**Что сделать 1**
Перечислите дословно все строки собранных данных ниже, в которых встречается слово «series».

········

Только что речь шла о том, что поэт в процессе творчества вырабатывает свой собственный язык. Сегодня


подобное утверждение наводит на мысль о языковых и стилистических изысках «Поминок по Финнегану», но в действительности экспериментаторство Шекспира имело прямо противоположный характер. Джойс подшучивает, опираясь на память и эрудицию. Его книга, всецело рет­роспективная по творческому методу автора, представля­ет собой опыт, предпринятый с целью положить конец опытам. Шекспир же весь обращен в будущее, и это ему тем более удается, что ему посчастливилось жить в эпоху, когда английский язык был молод и еще не устоялся.

Шекспир не только творил свой собственный англий­ский язык, но и английский язык английской культуры. Нет надобности заглядывать в Оксфордский словарь, чтобы убедиться в том, какое множество выражений и оборо­тов речи обязано своим происхождением Шекспиру: читая его пьесы, непроизвольно испытываешь очень сильное и живое ощущение того, что ты присутствуешь при рожде­нии образных понятий. С точки зрения философии в пьесах Шекспира найдется немало повторений старых взглядов, но само восприятие этих философских взглядов всегда ново. Вот почему Шекспир значит для нас больше, чем те учи­теля, которые берутся большему нас научить. Он ведет нас к истокам и началам, оставляя позади области, где фор­мулируются «учения». Как правило, он не утверждает и не отрицает, но дает нам возможность переплавить в горниле его творчества наши собственные утверждения и отрицания, после чего мы можем, если эта задача нам по плечу, придать им новую форму. По силе художествен­ного воздействия Шекспир не знает себе равных, ибо как учитель он на голову выше других учителей.

········

**Что сделать 2**
Подхватите текст о Шекспире выше и продолжите его после последнего предложения.

Собранные данные:
········

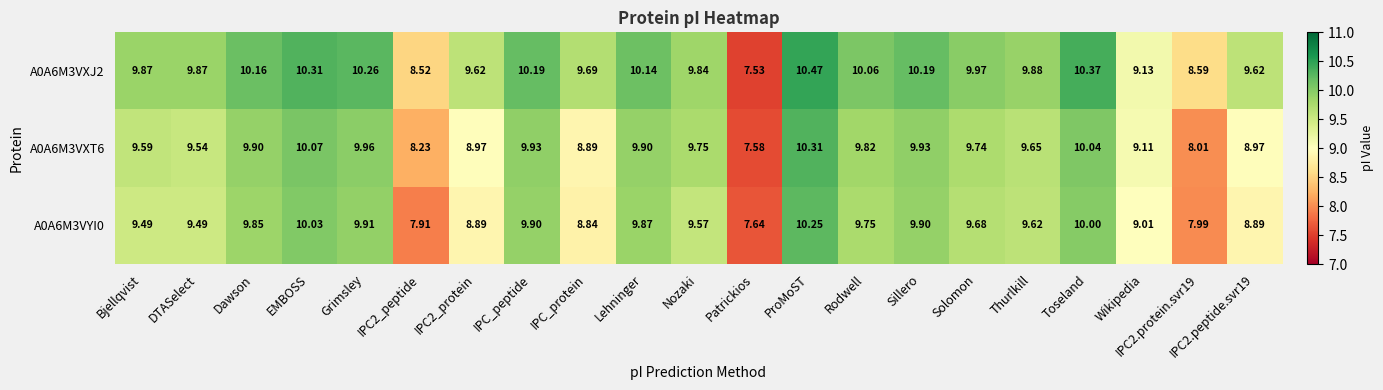

Which series has the widest spread of values?

A0A6M3VXJ2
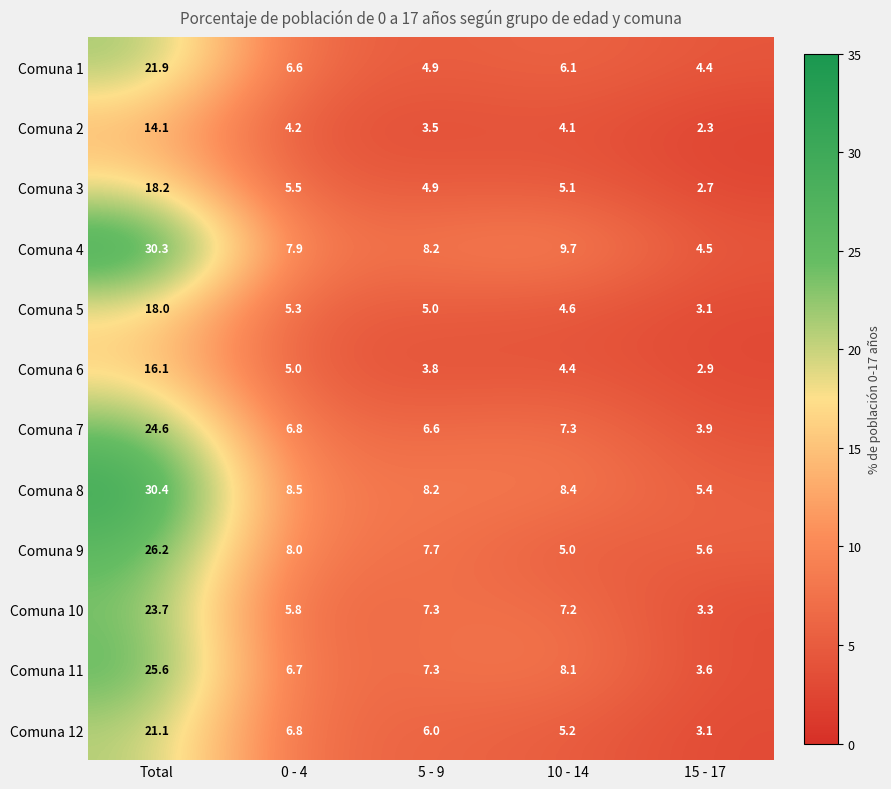

What value does the Comuna 1 series have at Total?

21.9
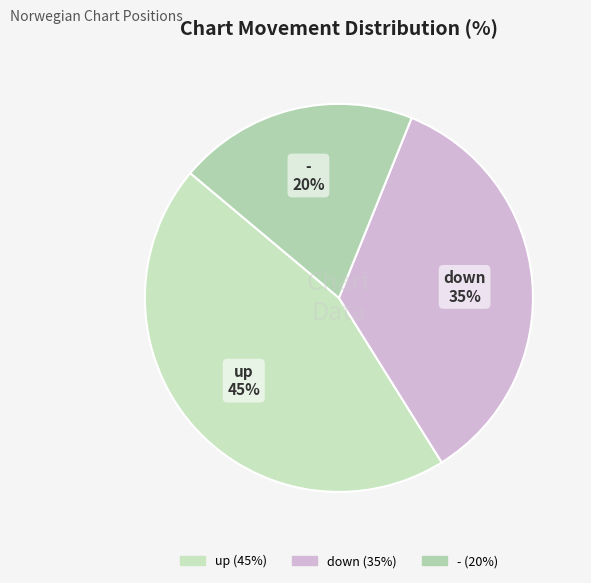

Combined, do up and - account for over 50%?

Yes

········

**Результат 1**
Which series has the widest spread of values?
What value does the Comuna 1 series have at Total?

**Результат 2**
Самой заметной отличительной чертой стиля и ме­тода Шекспира является богатая и самобытная образность. Образы присутствуют в любом литературном произве­дении, но риторические образы — это всего-навсего образы, употребляемые в разговорной речи, которые подверглись стилистической обработке, в результате чего улучшились их язык и ритм. Иными словами, это ста­рые образы, которые риторик использует вновь, в большей или меньшей степени признавая этот факт. Даже «но­вые» его образы стары. Либо в конце концов оказывается,


что они уже были ранее в употреблении, либо они пред­ставляют собой столь незначительное отступление от старых образов, что не дают нам возможности по-новому уви­деть тот или иной предмет, ту или иную мысль. Орато­ры, разумеется, «придумывают» метафоры и сравнения, но такого рода «придумывание» — дело привычки, на помощь которой приходит логика. Достигаемая ими образность чисто иллюстративна, и каждый из нас, если у него работает голова, может «придумывать» такие же образы.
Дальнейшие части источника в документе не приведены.